Brazilian agricultural officials and biofuel industry representatives stand for using devastated parts of the Amazon rainforest to grow sugarcane for ethanol.
Brazil's extensive use of ethanol and other biofuels has put it at the forefront of global efforts to fight climate change. But the country is also home to most of the Amazon rainforest, which scientists say plays an important role in cooling the Earth.
Former Agriculture Minister Odacir Klein, who now heads an association of biofuel producers, said a government plan to plant already-cleared areas of rainforest with sugarcane balances the need for biofuel with the need to protect the region, and is "very responsible."
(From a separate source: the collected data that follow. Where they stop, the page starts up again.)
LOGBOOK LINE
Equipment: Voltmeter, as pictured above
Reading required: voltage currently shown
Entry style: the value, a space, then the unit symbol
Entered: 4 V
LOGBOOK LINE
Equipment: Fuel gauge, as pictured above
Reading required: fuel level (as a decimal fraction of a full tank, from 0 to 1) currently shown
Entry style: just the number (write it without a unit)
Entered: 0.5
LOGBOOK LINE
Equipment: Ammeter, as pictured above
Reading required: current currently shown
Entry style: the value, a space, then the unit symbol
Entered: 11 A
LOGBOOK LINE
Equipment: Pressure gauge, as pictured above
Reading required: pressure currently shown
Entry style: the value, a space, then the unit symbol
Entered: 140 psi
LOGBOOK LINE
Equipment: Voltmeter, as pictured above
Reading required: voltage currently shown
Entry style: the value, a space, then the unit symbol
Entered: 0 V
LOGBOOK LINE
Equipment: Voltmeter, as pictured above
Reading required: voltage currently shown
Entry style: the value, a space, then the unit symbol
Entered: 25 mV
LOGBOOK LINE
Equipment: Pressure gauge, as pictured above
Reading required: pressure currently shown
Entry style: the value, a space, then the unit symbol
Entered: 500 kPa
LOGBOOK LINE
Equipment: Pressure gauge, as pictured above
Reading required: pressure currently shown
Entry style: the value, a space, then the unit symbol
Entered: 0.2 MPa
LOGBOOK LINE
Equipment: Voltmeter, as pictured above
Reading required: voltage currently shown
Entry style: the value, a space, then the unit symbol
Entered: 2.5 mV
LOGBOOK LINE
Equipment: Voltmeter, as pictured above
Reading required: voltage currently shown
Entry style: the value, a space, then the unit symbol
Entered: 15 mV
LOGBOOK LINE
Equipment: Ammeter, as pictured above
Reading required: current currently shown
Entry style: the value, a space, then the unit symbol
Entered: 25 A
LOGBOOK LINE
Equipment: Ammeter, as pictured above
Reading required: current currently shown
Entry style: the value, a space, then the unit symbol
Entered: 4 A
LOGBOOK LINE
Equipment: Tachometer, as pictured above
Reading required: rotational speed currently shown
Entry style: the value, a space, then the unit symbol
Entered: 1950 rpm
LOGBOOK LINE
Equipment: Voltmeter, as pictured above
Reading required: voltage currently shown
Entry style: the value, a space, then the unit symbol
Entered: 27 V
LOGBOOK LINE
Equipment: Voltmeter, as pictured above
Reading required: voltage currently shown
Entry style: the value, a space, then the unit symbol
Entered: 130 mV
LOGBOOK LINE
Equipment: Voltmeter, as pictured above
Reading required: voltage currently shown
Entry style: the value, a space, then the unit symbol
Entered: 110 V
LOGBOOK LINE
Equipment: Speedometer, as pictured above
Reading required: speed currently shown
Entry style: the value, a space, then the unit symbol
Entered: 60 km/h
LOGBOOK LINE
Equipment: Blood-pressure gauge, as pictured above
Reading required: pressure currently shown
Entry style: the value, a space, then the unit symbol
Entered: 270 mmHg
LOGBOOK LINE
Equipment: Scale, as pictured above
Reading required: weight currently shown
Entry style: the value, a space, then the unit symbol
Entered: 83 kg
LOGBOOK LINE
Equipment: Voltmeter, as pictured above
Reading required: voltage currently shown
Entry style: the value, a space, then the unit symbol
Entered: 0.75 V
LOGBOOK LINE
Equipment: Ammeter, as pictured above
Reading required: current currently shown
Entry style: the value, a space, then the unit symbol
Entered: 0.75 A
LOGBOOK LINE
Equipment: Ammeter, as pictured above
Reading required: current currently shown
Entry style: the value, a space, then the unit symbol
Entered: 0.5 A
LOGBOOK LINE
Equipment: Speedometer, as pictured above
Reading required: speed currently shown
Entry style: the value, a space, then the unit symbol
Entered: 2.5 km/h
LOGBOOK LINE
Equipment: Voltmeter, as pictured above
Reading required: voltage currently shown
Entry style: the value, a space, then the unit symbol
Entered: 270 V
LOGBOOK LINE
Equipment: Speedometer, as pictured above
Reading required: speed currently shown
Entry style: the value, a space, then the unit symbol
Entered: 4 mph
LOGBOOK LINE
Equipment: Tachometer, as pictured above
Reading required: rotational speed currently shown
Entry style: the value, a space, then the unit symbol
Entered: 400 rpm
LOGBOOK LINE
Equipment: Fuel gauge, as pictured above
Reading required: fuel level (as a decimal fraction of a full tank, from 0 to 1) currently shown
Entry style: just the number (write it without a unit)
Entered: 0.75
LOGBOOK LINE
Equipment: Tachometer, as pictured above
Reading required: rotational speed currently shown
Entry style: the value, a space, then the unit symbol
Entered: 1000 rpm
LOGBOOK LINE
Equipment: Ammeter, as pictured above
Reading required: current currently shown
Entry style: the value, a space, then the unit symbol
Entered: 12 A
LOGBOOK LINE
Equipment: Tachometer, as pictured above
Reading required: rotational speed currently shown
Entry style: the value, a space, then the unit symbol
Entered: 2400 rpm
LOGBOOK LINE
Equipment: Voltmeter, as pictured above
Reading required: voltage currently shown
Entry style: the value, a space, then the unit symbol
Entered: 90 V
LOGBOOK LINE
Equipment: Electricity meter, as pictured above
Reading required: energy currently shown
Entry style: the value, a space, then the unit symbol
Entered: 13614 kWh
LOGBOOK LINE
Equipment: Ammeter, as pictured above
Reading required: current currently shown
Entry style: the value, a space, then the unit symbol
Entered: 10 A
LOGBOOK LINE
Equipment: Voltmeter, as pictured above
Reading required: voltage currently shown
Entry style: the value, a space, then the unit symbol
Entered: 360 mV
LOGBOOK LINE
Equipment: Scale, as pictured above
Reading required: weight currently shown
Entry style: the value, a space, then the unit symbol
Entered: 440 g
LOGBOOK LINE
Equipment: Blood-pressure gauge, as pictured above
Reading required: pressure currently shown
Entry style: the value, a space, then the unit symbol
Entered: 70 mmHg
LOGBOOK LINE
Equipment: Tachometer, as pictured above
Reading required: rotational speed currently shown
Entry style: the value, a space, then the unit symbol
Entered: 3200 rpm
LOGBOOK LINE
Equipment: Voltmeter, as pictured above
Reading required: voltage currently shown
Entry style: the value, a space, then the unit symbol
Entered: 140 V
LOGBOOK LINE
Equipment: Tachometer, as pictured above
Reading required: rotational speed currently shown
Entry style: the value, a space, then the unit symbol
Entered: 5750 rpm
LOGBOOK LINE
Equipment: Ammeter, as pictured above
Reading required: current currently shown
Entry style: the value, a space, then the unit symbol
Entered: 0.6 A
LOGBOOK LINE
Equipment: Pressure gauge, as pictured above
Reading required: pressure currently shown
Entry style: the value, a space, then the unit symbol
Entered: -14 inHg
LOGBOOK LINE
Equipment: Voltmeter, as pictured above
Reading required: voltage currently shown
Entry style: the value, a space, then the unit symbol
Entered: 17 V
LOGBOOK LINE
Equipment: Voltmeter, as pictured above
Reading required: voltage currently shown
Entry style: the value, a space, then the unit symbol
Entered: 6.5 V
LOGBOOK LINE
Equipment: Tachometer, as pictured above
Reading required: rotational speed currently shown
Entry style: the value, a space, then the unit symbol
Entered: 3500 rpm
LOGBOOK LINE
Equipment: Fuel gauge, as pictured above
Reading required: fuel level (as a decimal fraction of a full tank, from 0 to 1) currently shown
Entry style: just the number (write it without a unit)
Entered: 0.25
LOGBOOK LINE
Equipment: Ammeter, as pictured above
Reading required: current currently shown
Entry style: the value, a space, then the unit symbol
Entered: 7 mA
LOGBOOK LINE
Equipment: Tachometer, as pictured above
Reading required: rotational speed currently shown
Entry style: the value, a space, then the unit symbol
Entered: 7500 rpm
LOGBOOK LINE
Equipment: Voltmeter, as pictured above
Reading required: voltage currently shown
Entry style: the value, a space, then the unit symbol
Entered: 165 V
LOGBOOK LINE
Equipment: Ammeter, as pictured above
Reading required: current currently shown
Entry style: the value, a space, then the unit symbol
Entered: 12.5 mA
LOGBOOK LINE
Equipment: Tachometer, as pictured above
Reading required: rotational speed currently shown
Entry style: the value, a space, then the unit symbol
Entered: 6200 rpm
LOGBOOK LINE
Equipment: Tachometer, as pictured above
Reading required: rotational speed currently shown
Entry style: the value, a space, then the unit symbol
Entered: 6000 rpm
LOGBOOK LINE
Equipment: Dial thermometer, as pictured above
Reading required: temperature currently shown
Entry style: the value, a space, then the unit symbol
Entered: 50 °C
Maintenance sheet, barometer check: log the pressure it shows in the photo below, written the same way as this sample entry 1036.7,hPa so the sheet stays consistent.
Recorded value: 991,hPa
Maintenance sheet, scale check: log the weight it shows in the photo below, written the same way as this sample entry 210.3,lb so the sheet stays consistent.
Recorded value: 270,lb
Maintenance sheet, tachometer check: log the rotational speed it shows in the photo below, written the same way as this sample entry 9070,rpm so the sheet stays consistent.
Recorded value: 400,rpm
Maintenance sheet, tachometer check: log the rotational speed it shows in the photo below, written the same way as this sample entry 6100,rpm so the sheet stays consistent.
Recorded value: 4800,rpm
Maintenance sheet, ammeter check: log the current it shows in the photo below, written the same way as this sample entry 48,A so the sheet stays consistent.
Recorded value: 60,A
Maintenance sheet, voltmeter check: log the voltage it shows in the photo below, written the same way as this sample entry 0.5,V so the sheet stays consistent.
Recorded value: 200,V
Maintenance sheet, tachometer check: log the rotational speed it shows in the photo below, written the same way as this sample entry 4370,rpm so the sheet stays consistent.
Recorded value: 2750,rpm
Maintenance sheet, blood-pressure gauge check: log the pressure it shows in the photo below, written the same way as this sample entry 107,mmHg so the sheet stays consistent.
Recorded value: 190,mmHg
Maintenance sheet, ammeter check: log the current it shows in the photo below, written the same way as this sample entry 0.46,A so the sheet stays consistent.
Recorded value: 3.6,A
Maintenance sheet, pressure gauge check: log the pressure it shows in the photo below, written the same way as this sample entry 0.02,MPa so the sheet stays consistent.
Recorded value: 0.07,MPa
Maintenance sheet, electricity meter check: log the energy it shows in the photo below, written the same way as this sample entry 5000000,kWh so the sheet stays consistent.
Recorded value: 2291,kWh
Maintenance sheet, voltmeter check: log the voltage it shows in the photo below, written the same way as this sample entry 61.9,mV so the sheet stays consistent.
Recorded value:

"The government will not allow (Amazon sugarcane) plantations to damage the environment," Klein said at the Second International Conference on Agroenergy, which opened here Tuesday.
In August, President Luiz Inacio Lula da Silva proposed that parts of the Amazon be used to grow sugarcane, encouraging farmers to cultivate already-destroyed areas rather than clear more land.
Brazil's share of the Amazon, the world's largest rainforest, covers an area of about 4.1 million square kilometers (1.6 million square miles); 20 percent of that land has been razed.
"Environmentally protected areas must be protected, but there are natural niches and others that man has already exploited that can be used to grow sugarcane," said Frederico Duraes, head of agroenegy at the government's agriculture research institute.
Environmentalists say that runoff from sugar mills will pollute the region regardless. And, because it's cheaper to raze virgin forest than recover already-devastated lands, they warn illegal deforestation will be hard to control once Amazon sugar farming wins broad support.